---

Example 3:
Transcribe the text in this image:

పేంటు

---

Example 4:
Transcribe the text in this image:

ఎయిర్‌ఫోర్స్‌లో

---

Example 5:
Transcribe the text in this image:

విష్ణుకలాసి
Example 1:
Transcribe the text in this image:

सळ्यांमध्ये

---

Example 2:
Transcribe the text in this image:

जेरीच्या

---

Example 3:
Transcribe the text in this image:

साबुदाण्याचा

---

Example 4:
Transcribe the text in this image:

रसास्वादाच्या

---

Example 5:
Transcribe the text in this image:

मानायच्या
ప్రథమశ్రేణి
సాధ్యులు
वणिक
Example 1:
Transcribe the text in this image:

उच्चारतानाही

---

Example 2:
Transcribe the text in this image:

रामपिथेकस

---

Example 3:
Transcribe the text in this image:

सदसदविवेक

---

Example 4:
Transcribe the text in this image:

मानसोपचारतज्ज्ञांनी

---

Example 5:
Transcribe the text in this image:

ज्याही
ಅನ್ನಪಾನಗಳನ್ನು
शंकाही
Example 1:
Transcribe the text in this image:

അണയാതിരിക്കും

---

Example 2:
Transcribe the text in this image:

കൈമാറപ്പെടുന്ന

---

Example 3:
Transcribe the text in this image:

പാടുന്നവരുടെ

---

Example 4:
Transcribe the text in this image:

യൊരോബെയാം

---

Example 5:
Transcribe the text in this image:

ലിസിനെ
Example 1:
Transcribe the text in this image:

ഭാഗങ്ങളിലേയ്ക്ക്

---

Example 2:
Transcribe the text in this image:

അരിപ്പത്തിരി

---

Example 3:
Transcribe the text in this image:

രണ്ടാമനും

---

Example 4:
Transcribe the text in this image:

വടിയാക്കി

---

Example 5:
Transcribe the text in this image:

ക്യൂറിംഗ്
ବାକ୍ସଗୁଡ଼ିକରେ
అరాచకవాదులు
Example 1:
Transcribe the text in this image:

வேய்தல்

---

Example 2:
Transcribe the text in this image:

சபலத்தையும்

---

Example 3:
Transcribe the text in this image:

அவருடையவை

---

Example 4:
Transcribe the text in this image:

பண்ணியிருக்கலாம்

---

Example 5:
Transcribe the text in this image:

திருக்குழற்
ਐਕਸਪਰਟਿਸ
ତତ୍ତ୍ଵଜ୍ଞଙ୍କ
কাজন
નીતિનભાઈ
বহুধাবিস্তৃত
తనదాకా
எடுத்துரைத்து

· · · · · · ·

I'd like every record written out exactly as given.

---

Example 3:
Transcribe the text in this image:

పేంటు

---

Example 4:
Transcribe the text in this image:

ఎయిర్‌ఫోర్స్‌లో

---

Example 5:
Transcribe the text in this image:

విష్ణుకలాసి
Example 1:
Transcribe the text in this image:

सळ्यांमध्ये

---

Example 2:
Transcribe the text in this image:

जेरीच्या

---

Example 3:
Transcribe the text in this image:

साबुदाण्याचा

---

Example 4:
Transcribe the text in this image:

रसास्वादाच्या

---

Example 5:
Transcribe the text in this image:

मानायच्या
ప్రథమశ్రేణి
సాధ్యులు
वणिक
Example 1:
Transcribe the text in this image:

उच्चारतानाही

---

Example 2:
Transcribe the text in this image:

रामपिथेकस

---

Example 3:
Transcribe the text in this image:

सदसदविवेक

---

Example 4:
Transcribe the text in this image:

मानसोपचारतज्ज्ञांनी

---

Example 5:
Transcribe the text in this image:

ज्याही
ಅನ್ನಪಾನಗಳನ್ನು
शंकाही
Example 1:
Transcribe the text in this image:

അണയാതിരിക്കും

---

Example 2:
Transcribe the text in this image:

കൈമാറപ്പെടുന്ന

---

Example 3:
Transcribe the text in this image:

പാടുന്നവരുടെ

---

Example 4:
Transcribe the text in this image:

യൊരോബെയാം

---

Example 5:
Transcribe the text in this image:

ലിസിനെ
Example 1:
Transcribe the text in this image:

ഭാഗങ്ങളിലേയ്ക്ക്

---

Example 2:
Transcribe the text in this image:

അരിപ്പത്തിരി

---

Example 3:
Transcribe the text in this image:

രണ്ടാമനും

---

Example 4:
Transcribe the text in this image:

വടിയാക്കി

---

Example 5:
Transcribe the text in this image:

ക്യൂറിംഗ്
ବାକ୍ସଗୁଡ଼ିକରେ
అరాచకవాదులు
Example 1:
Transcribe the text in this image:

வேய்தல்

---

Example 2:
Transcribe the text in this image:

சபலத்தையும்

---

Example 3:
Transcribe the text in this image:

அவருடையவை

---

Example 4:
Transcribe the text in this image:

பண்ணியிருக்கலாம்

---

Example 5:
Transcribe the text in this image:

திருக்குழற்
ਐਕਸਪਰਟਿਸ
ତତ୍ତ୍ଵଜ୍ଞଙ୍କ
কাজন
નીતિનભાઈ
বহুধাবিস্তৃত
తనదాకా
எடுத்துரைத்து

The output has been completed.